Phosphatidylcholine as a precursor of choline for acetylcholine synthesis.

It has been hypothesized that the selective vulnerability of certain brain cholinergic neurons in Alzheimer's disease may reflect the unique way that choline is utilized by these neurons, i.e. not only as a component of major membrane phospholipids, e.g. phosphatidylcholine (PC), but also as a precursor of their neurotransmitter, acetylcholine (ACh). A prolonged utilization of choline liberated from PC, for ACh production, without adequate resynthesis of this lipid, might result in a net loss of the phosphatide followed by an impairment of membrane function and loss of cellular viability. Studies described in this paper, performed on electrically stimulated striatal slices and on cholinergic cell lines, test this hypothesis. 1) Electrically-stimulated striatal slices continue to release ACh, and sustain their free choline and ACh levels, even when perfused with a choline-free medium.
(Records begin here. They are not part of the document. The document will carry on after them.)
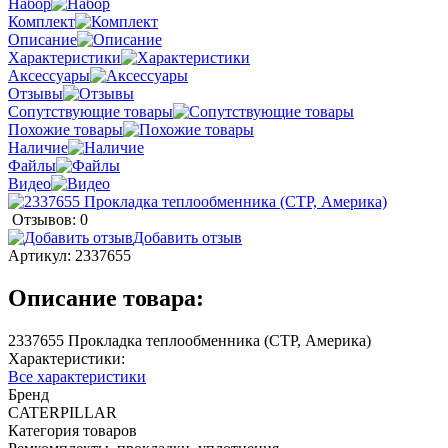
Набор
Комплект
Описание
Характеристики
Аксессуары
Отзывы
Сопутствующие товары
Похожие товары
Наличие
Файлы
Видео
Отзывов: 0
Добавить отзыв
Артикул:
2337655
Описание товара:
2337655 Прокладка теплообменника (CTP, Америка)
Характеристики:
Все характеристики
Бренд
CATERPILLAR
Категория товаров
Striatal levels of PC decline under these circumstances, and this decline can be blocked by adding tetrodotoxin (which blocks neuronal depolarization) or choline to the medium. The other major membrane phospholipids, phosphatidylserine and phosphatidylethanolamine, also decline proportionately to PC when slices are stimulated in the absence of choline. 2) In a population of purely cholinergic cells (human neuroblastoma, LA-N-2), ACh can be synthesized from choline derived from degradation of endogenous PC formed de novo by methylation of phosphatidylethanolamine. 3) PC content of cells in culture (neuroblastoma X glioma hybrid, NG 108-15) can be altered by adding various amounts of choline to the growth media. The proportion of PC in the cells apparently affects cellular survival and rate of growth. Taken together these data demonstrate that cholinergic neurons utilize the choline stored in PC to synthesize ACh; that this process may lead to a depletion in membrane phospholipids (when choline supply is inadequate); and that the resulting changes in neuronal membrane composition might adversely affect cellular viability.